1. Przedsiębiorcze przyszłe mamy
Solą w oku ZUS-u są przyszłe mamy, które zakładają działalność gospodarczą lub podpisują umowę o pracę, będąc w ciąży. ZUS staje się szczególnie podejrzliwy, jeśli pensja, jaką otrzymują, jest szczególnie wysoka lub czas, jaki mija pomiędzy zatrudnieniem danej osoby a rozwiązaniem, jest krótki. W takich wypadkach często nakazuje on wyjaśnienie sprawy, wzywając do siebie głównie pracodawcę, czasami o stawienie się proszona jest także kobieta. Na takiej komisji ustala się, czy zasiłek w wyliczonej kwocie należy się czy też nie. Jeśli komisja uzna, że doszło do naruszenia przepisów, może obniżyć zasiłek macierzyński lub zupełnie go anulować. W czasie trwania postępowania wyjaśniającego wypłata zasiłku jest wstrzymana. Ile kobiet straciło lub dostało zmniejszony zasiłek nie wiadomo, bo nikt nie prowadzi takich statystyk.
2. Macierzyński na bogato
Przyszłe mamy, chcąc nie martwić się o fundusze na urlopie macierzyńskim, czasem wykorzystują lukę w prawie lub uciekają się do innych podstępów. Jak otrzymać zasiłek wysokości 6,6 tys zł? Wystarczy przed porodem otworzyć działalność gospodarczą i opłacić jedną, najwyższą składkę ZUS. Firma nie musi przynieść dochodu. Inny sposób to dogadanie się z pośrednikiem. Przyszła mama podpisuje umowę o pracę z wysokim wynagrodzeniem z pośrednikiem. Następnie przechodzi na zwolnienie chorobowe. W takim wypadku wypłatę przejmuje ZUS. Kobieta dzieli się z pośrednikiem i na urlopie macierzyńskim cieszy się z dostatniego życia.
3. Teraz będzie trudniej
1 stycznia 2015 roku miała wejść w życie Ustawa o zmianie świadczeń pieniężnych z ubezpieczenia społecznego w razie choroby i macierzyństwa, jednak nadal trwają nad nią pracę. ****Ustawa ta miała zlikwidować lukę prawną, pozwalającą na pobieranie świadczenia w wysokości ponad 6000 zł. Projekt nowej ustawy pozwala wprawdzie na podwyższenie podstawy opłacanych składek, ale sam zasiłek będzie naliczany w inny sposób. Otóż to, ile przyszła mama otrzyma zasiłku, będzie zależeć od tego, ile maksymalnych składek wpłaciła do ZUS-u. Jeżeli okres wpłat wynosił mniej niż rok, to do 60% średniego przewidywanego wynagrodzenia dodana będzie tylko 1/12 nadwyżki, którą ciężarna zapłaciła ponad minimalną składkę. I tak, by otrzymać 6000 zł zasiłku, przyszła mama maksymalną składkę będzie musiała opłacać przez rok.
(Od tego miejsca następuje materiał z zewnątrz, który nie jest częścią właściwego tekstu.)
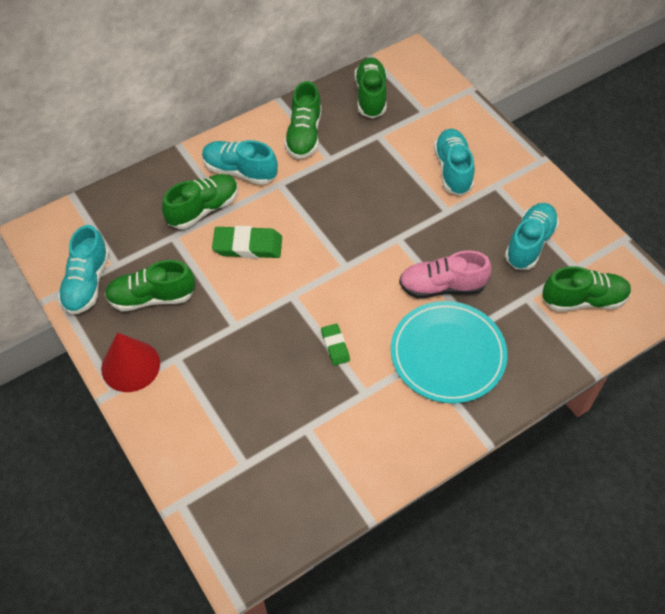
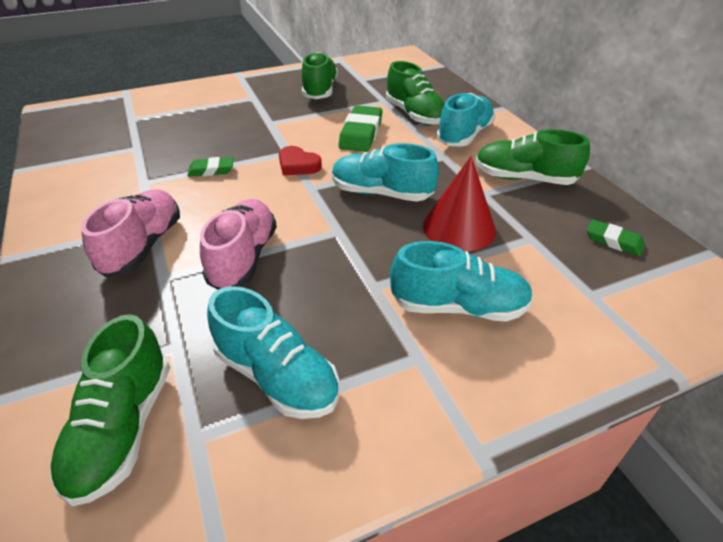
camera: 100 degrees right, 15 degrees down
turquoise shoe [58,225,109,315] -> turquoise shoe moved to [332,143,439,202]
red cone [101,332,160,392] -> red cone moved to [423,156,496,251]
green shoe [355,57,387,118] -> green eraser [587,219,645,256]
turquoise plate [391,301,508,403] -> pink shoe [81,190,180,277]
none -> red heart [279,146,322,175]

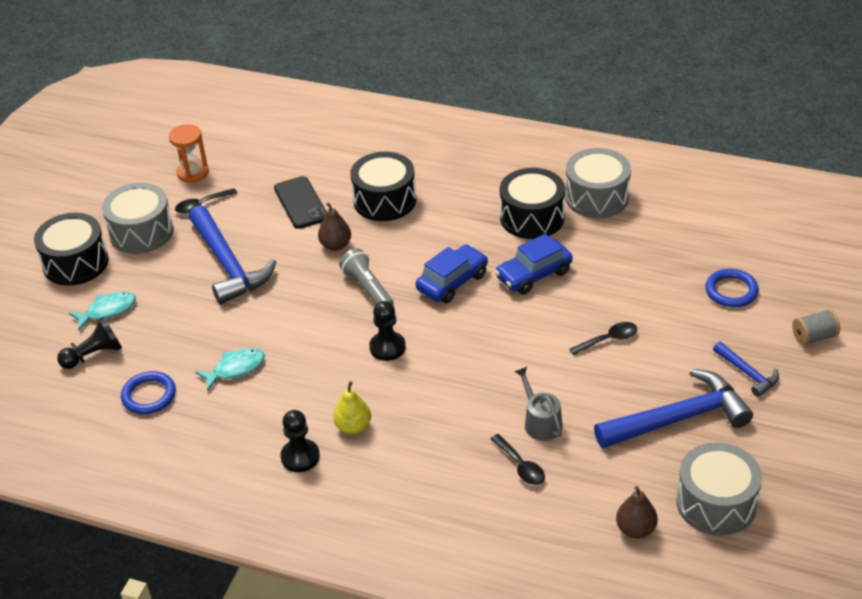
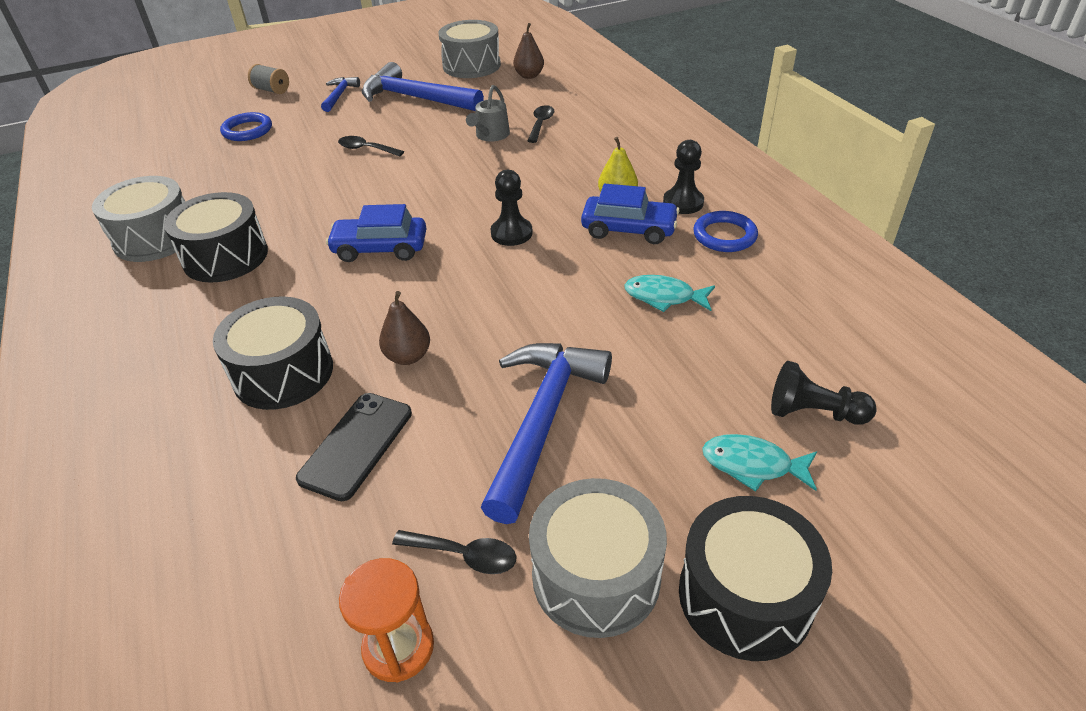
camera: 135 degrees left, 0 degrees up
blue ring [121,371,176,414] -> blue ring moved to [693,211,758,252]
grey flashlight [339,248,394,305] -> none
blue car [495,234,573,294] -> blue car moved to [581,184,680,244]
Niestety ZUS nie jest sprawiedliwy, często zdarza się, że ofiarami jego dokładności padają kobiety, którym zasiłek należy się w pełnym wymiarze finansowym i o oszustwach nie ma mowy. Tak to już jest, że państwowa instytucja często zamiast pomagać, doprowadza do niepotrzebnych nerwów, paniki i stresu, które żadnej kobiecie w ciąży nie służą.